SOURCE DATA »
· · · · ·

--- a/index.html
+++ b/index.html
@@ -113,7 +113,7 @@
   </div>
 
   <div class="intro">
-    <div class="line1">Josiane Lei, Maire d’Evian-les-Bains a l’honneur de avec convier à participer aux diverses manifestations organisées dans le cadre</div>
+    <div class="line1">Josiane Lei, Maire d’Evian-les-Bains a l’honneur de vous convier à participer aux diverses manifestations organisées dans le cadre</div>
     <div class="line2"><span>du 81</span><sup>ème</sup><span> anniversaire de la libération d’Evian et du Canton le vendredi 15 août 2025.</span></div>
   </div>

· · · · ·

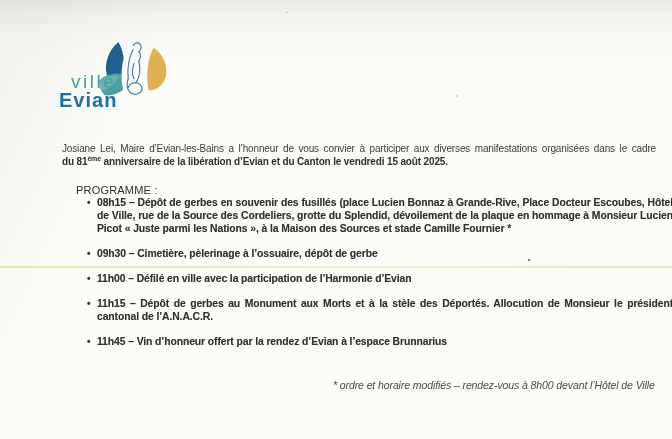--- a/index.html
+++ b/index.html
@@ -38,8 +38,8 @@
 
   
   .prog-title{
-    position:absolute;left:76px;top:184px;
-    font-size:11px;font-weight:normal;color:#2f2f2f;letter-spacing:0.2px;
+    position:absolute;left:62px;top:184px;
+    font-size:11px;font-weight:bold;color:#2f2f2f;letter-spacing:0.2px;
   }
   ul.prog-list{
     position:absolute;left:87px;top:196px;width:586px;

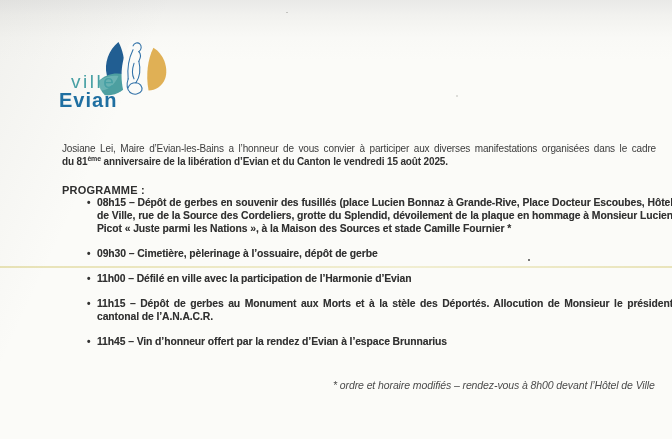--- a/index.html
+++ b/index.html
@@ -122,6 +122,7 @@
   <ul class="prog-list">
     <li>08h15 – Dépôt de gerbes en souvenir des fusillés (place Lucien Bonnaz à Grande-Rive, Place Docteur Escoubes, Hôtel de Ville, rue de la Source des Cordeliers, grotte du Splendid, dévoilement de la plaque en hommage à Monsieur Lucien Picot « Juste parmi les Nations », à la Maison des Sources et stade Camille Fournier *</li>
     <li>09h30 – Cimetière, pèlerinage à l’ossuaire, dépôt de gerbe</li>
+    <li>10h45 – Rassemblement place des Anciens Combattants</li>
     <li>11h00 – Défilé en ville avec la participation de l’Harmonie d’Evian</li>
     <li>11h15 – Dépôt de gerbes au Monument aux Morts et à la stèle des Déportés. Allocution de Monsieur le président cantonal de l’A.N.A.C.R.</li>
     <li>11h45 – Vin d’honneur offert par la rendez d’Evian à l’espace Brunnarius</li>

· · · · ·

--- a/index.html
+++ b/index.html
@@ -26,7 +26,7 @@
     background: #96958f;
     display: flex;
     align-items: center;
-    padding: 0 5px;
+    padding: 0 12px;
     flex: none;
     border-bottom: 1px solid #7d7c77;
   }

· · · · ·

In the records above, find the line with "position:absolute;left:87px;top:196px;width:586px;" and the line with "<li>11h45 – Vin", then restate word for word only those two lines and all lines between, omitting pictures.

WRITTEN SOLUTION »
     position:absolute;left:87px;top:196px;width:586px;

--- a/index.html
+++ b/index.html
@@ -122,6 +122,7 @@
   <ul class="prog-list">
     <li>08h15 – Dépôt de gerbes en souvenir des fusillés (place Lucien Bonnaz à Grande-Rive, Place Docteur Escoubes, Hôtel de Ville, rue de la Source des Cordeliers, grotte du Splendid, dévoilement de la plaque en hommage à Monsieur Lucien Picot « Juste parmi les Nations », à la Maison des Sources et stade Camille Fournier *</li>
     <li>09h30 – Cimetière, pèlerinage à l’ossuaire, dépôt de gerbe</li>
+    <li>10h45 – Rassemblement place des Anciens Combattants</li>
     <li>11h00 – Défilé en ville avec la participation de l’Harmonie d’Evian</li>
     <li>11h15 – Dépôt de gerbes au Monument aux Morts et à la stèle des Déportés. Allocution de Monsieur le président cantonal de l’A.N.A.C.R.</li>
     <li>11h45 – Vin d’honneur offert par la rendez d’Evian à l’espace Brunnarius</li>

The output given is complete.